**DATA FOR THIS EXERCISE:**
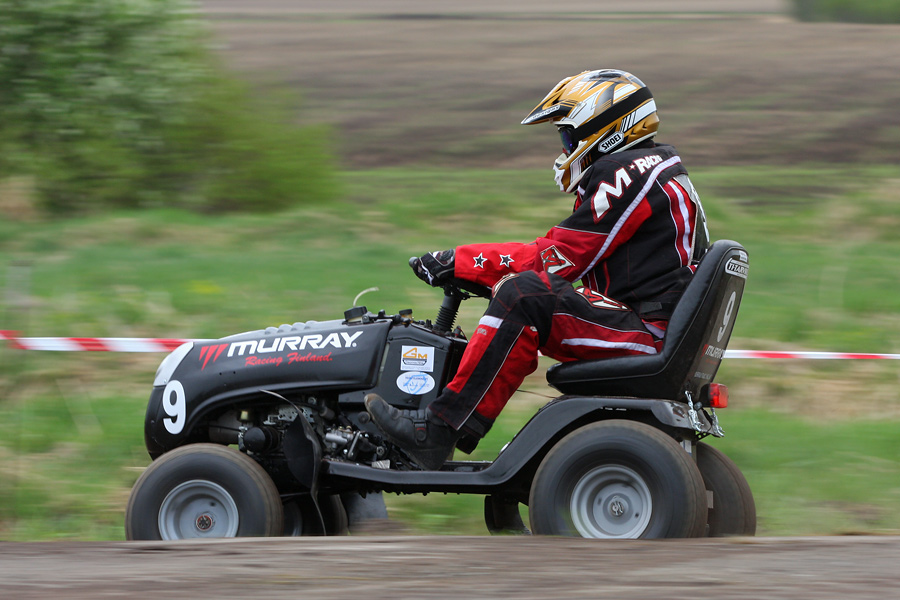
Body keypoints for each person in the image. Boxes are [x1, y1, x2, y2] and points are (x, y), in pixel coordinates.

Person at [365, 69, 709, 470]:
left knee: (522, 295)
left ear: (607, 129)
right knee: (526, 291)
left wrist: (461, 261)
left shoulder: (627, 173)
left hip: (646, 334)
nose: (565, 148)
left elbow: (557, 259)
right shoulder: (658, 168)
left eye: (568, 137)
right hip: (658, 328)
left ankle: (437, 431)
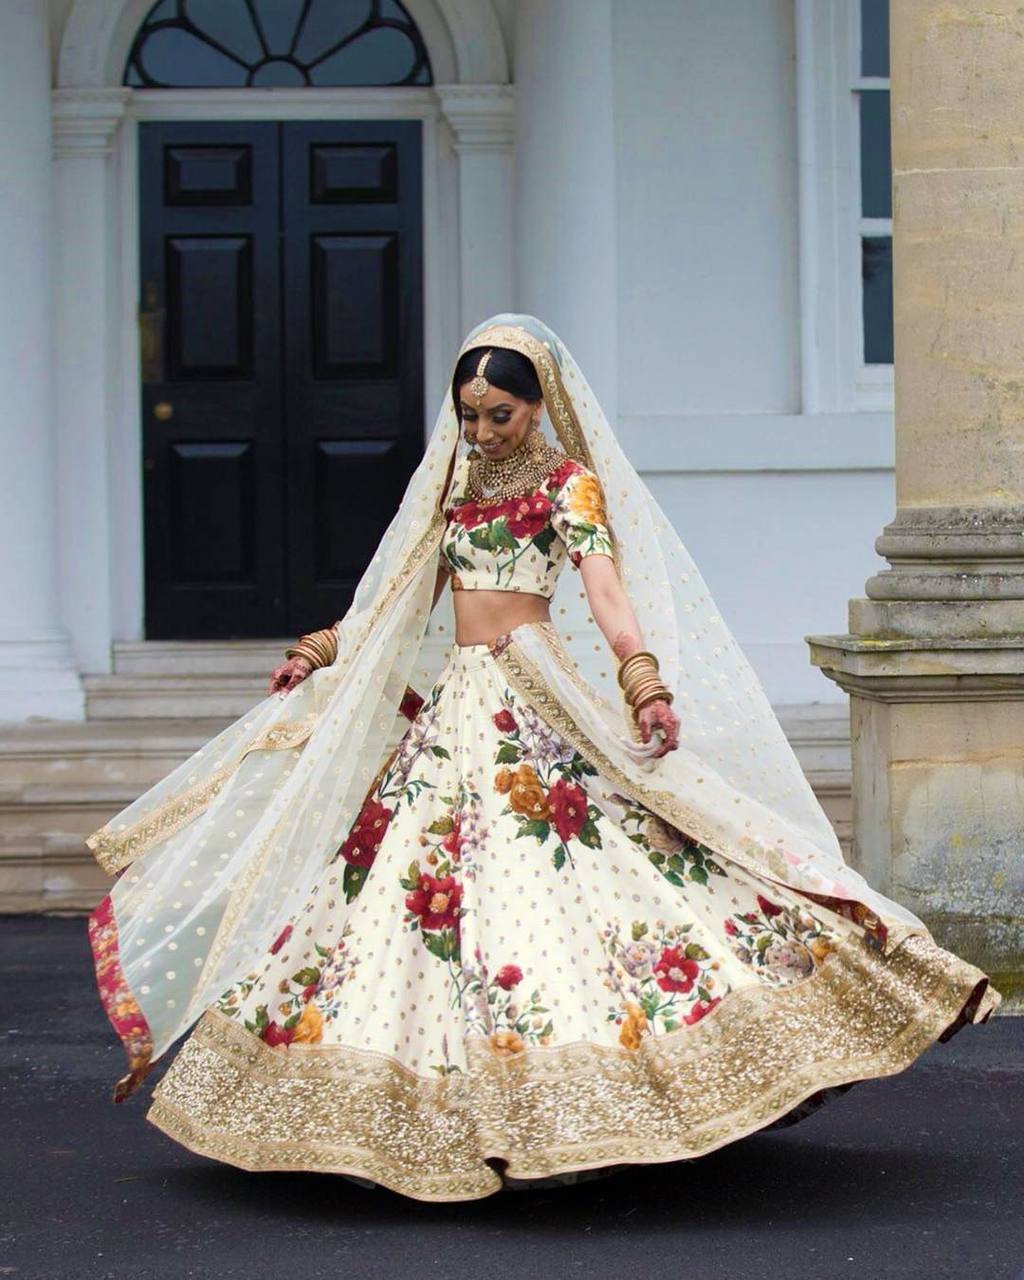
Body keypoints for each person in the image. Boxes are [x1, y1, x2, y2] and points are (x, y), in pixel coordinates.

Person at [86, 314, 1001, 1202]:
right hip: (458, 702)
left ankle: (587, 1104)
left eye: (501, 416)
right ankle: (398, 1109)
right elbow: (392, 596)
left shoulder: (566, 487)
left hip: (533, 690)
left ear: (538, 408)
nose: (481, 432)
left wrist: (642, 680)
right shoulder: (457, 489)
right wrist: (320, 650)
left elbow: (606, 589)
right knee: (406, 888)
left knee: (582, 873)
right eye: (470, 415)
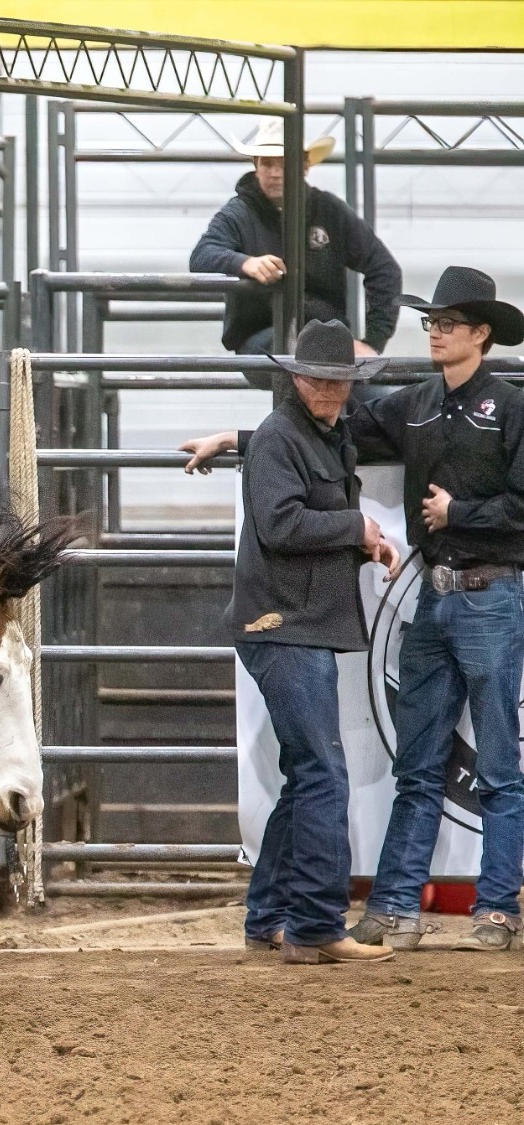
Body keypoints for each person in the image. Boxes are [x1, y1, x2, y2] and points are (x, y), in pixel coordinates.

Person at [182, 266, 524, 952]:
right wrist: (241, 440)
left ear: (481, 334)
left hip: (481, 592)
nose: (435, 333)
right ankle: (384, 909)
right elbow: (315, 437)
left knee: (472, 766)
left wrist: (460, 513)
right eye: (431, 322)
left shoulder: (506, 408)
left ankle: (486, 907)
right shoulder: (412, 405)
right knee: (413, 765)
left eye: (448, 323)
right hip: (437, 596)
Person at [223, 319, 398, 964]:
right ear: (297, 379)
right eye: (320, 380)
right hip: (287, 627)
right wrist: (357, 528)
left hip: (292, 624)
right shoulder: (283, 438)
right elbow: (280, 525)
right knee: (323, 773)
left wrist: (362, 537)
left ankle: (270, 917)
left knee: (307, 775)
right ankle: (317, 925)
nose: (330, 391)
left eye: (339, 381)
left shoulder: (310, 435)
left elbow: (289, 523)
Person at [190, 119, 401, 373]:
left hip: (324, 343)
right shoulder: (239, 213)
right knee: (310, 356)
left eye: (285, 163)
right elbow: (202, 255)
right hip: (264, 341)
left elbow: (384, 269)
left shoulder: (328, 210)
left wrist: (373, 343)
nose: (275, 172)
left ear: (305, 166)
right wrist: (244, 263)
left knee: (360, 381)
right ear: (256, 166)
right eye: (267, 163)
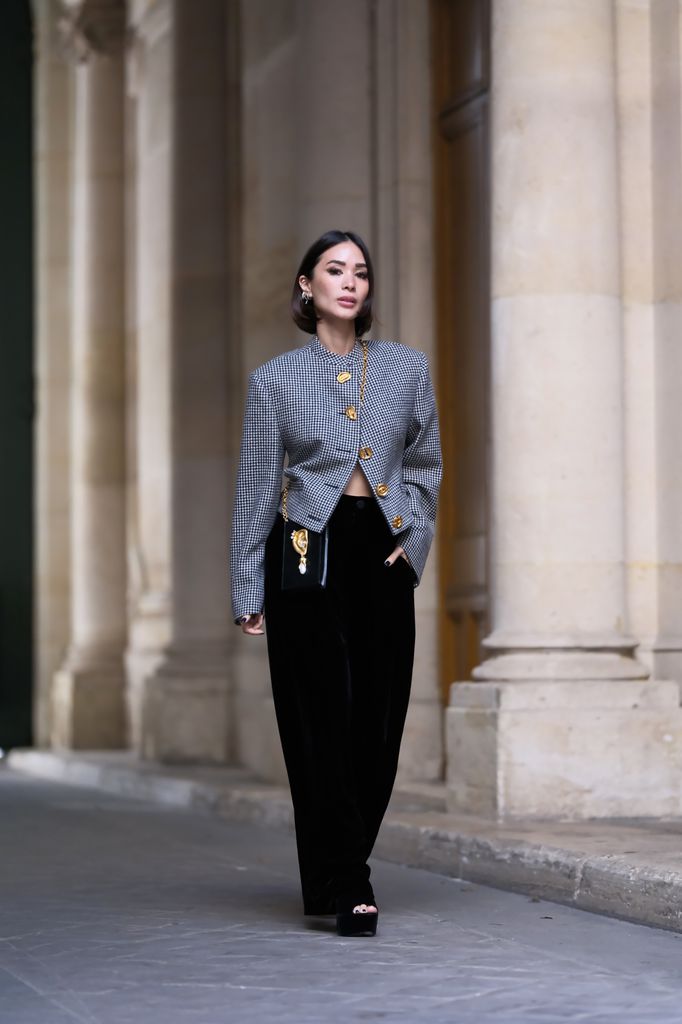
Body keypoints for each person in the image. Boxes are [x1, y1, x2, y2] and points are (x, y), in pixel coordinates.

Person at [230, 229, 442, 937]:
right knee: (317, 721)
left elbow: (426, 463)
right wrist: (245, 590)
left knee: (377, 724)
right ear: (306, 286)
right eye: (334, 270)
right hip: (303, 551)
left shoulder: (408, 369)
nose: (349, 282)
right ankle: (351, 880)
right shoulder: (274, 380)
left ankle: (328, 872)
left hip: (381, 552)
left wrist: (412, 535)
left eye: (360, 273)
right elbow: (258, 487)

**WHAT YOU WILL DO:**
For each line of the material that includes the word "elbow", make a copy.

**RESULT OF THIS EXERCISE:**
left elbow: (557, 259)
right elbow: (392, 596)
left elbow: (606, 589)
right elbow: (315, 437)
right elbow: (280, 525)
left elbow: (289, 523)
right elbow: (202, 255)
left elbow: (384, 269)
left elbow: (426, 463)
right elbow: (258, 487)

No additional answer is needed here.